NEW SCIENTIST had an article titled “War of Words” where Mark Pagel discusses languages. Why are there so many? Well, they seem to follow Rapoport's rule, which says that species diversity is greatest at the equator and declines toward the poles. Humanity it essentially one species, but diverges linguistically in a similar manner. As the globe unifies, thanks to things like the Internet, that diversity may diminish. The question is, if we wind up with a single global language, which one would it be? Today about 1.2 billion people speak Mandarin (Chinese), 400 million speak English, 400 million Spanish, and others close behind. But a huge number speak English as a second language, so maybe the smart money should be on it. Of course with global warming the tendency toward diversity may accelerate. Stay tuned.
Another interesting concept is presented by Thomas Friedman: the virtual middle class. Countries like China and India may have suppressive or dysfunctional governments, but the massive diffusion of cheap computing power via cell phones and tablets is dramatically lowering the cost of connectivity and education, so that many more folk now have access to the kind of technologies and learning that was previously associated with the middle class. These folk are starting to exercise their power, no longer stifled by ignorance.

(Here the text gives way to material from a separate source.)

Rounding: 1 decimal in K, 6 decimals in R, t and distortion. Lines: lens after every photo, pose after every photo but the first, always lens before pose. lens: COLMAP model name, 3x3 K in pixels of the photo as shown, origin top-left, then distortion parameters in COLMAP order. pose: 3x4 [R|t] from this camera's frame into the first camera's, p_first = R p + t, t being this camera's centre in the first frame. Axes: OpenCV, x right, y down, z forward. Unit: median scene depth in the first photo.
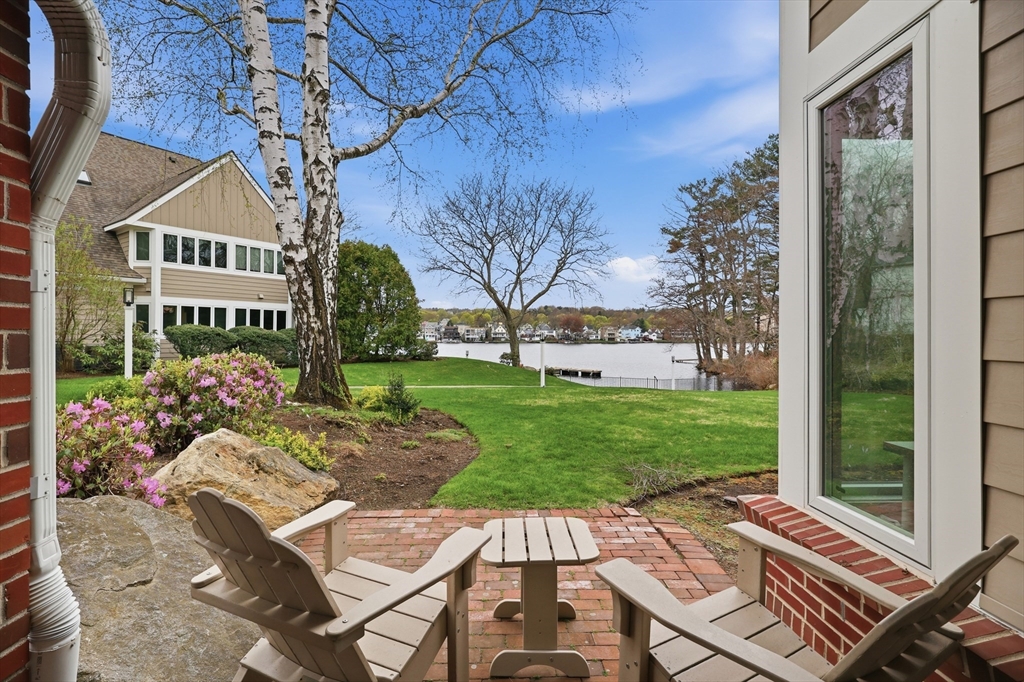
lens RADIAL K [[472.6, 0, 515.0], [0, 472.6, 333.3], [0, 0, 1]] dist [-0.002947, 0.000857]
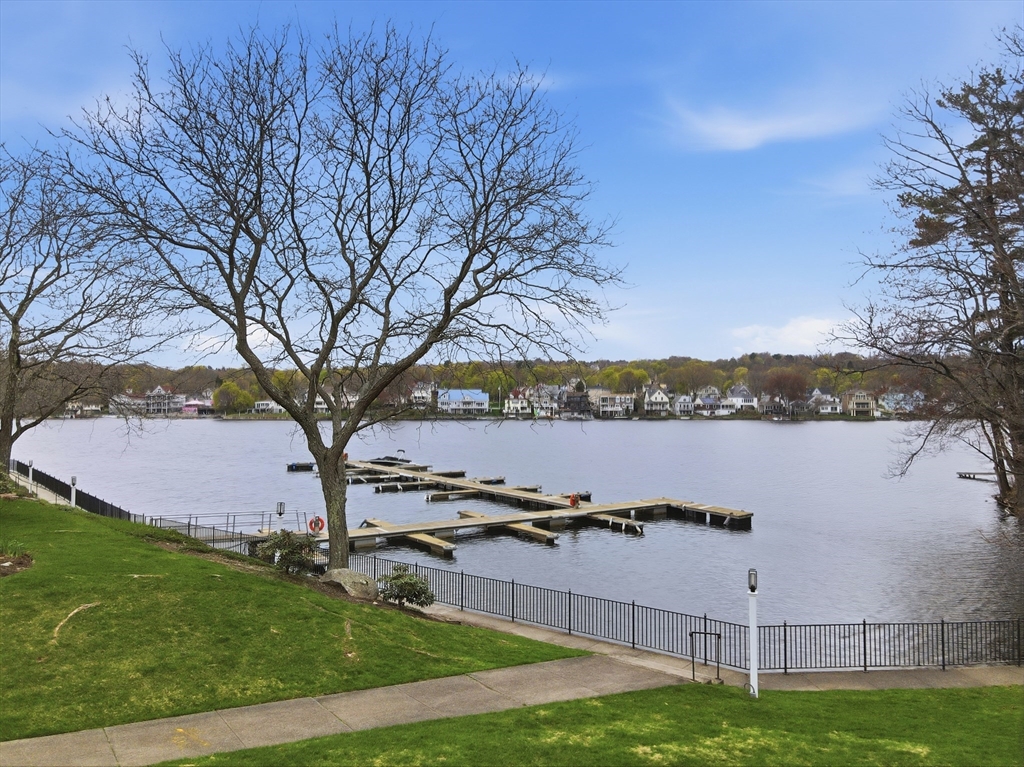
lens RADIAL K [[748.2, 0, 515.1], [0, 748.2, 381.7], [0, 0, 1]] dist [0.000259, 0.028847]
pose [[0.970646, -0.009545, -0.240323, 0.140309], [0.003596, 0.999676, -0.025181, -0.028028], [0.240486, 0.023577, 0.970366, 0.242487]]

This, too, bears watching.
And a newspaper article by Elyn B Saks titled “Successful and Schizophrenic” wherein as a young woman she was diagnosed schizo and told she would never live independently, hold a job, find a loving partner, or get married. She was doomed to live out her life watching TV in a day room with other mental cases, able to work at menial jobs only when her symptoms were quiet. She had been hospitalized more than once. Well, she didn't like that, and she made a decision. She would write the narrative of her life. She went on from there. Today she is a chaired professor at the university of Southern California Gould School of Law, has an adjunct appointment in the department of psychiatry at the medical school of the University of California, San Diego, and is on the faculty of the New Center for Psychoanalysis. The MacArthur Foundation gave her a genius grant. So she really is successful, and schizophrenic. She has learned to anticipate and avoid situations likely to set her off. Others have learned to have a healthy diet, exercise, avoid alcohol, and get enough sleep. When there's a hallucination they ask “What's the evidence for that?” So it seems you can be schizo but rational, treating hallucinations as the fantasies they are. And, she says, the seeds of creative thinking may sometimes be found in mental illness. That reassures me.

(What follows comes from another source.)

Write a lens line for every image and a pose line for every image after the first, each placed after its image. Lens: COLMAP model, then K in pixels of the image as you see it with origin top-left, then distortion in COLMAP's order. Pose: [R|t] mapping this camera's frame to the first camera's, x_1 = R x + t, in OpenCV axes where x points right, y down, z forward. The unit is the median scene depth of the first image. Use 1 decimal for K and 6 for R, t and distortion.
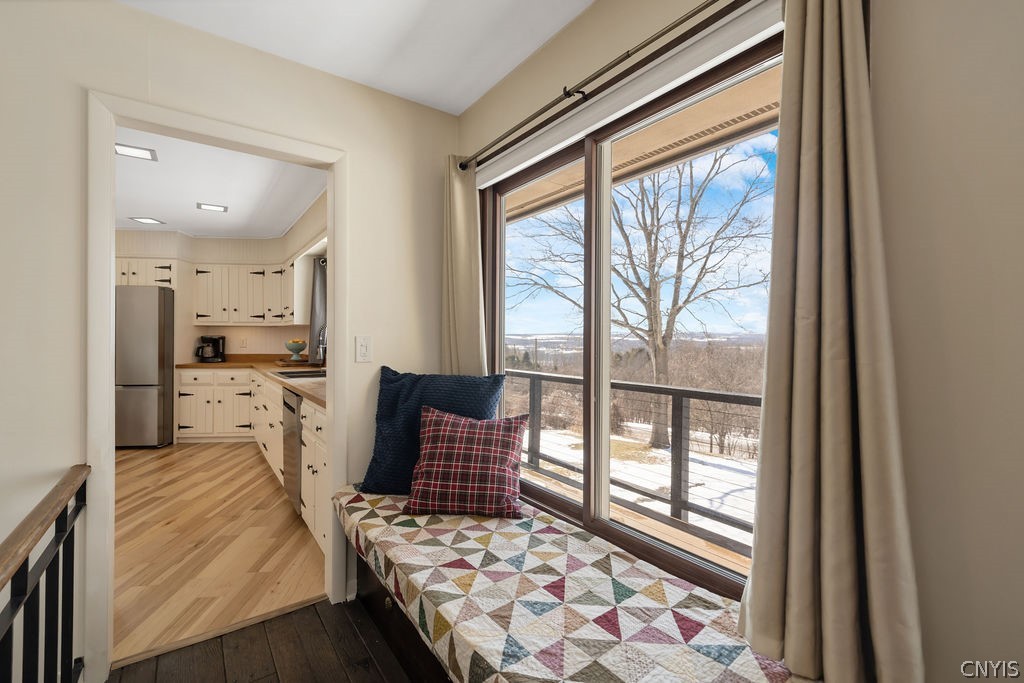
lens RADIAL K [[438.6, 0, 512.0], [0, 438.6, 341.5], [0, 0, 1]] dist [0.000700, 0.000105]
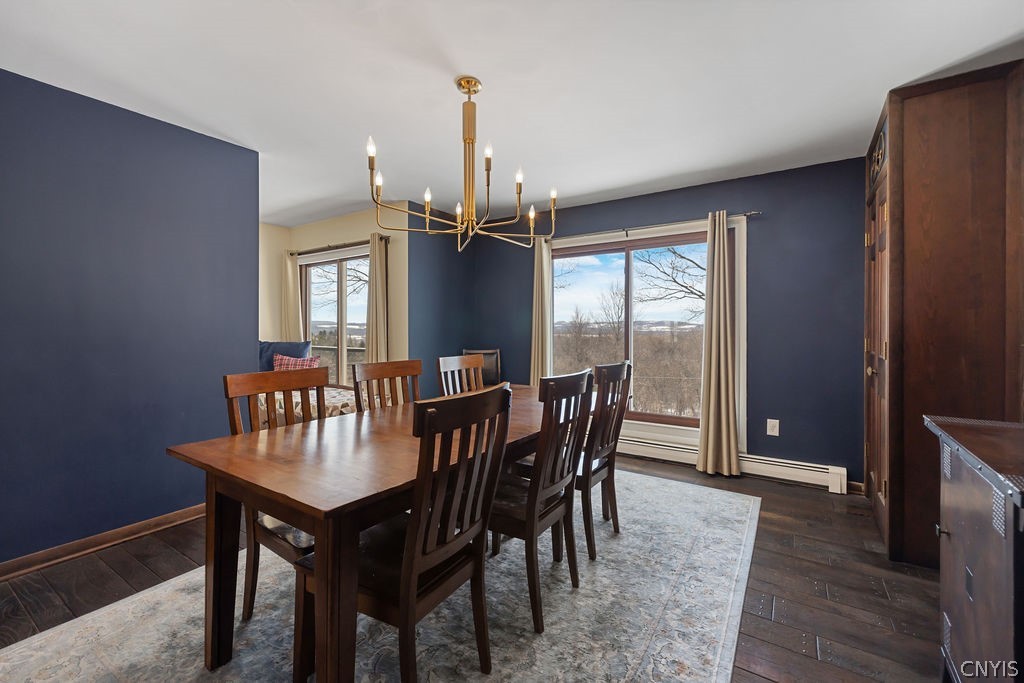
lens RADIAL K [[438.5, 0, 506.6], [0, 438.5, 330.0], [0, 0, 1]] dist [0.001358, 0.000218]
pose [[0.940698, -0.006777, 0.339178, 0.181883], [0.007418, 0.999972, -0.000595, 0.021594], [-0.339164, 0.003076, 0.940722, -1.687921]]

Health note from ALTERNATIVES, drdavidwilliams.com, the best of the health newsletters I found after trying half a slew. Around the world there are an increasing number of methicillin-resistant Staphylococcus aureus (MRSA) infections. In plain talk, bacteria that regular drugs like penicillin can't treat, because they have evolved resistance. Which means that when you pick up one of these in a hospital, you're screwed. Well, new research indicates that niacinamide, which is a form of Vitamin B3, can fight them. It may increase the body's immune capacity by a thousand fold. It also may be able to cure Alzheimer's. So if you run afoul of one of these, go for niacinamide; it just might save your life or sanity. A daily dose of 6 grams should do it. That's a lot, but if it works, it's worth it.
THE NEWSPAPER daily Crypto-quotes can have some good thoughts. Here's one: “Talent is God given. Be humble. Fame is man-given. Be grateful. Conceit is self-given. Be careful.” John Wooden. I am trying to be duly humble, grateful, and careful. But I'm tempted to add “Critics are sewer-given. Hold your nose.”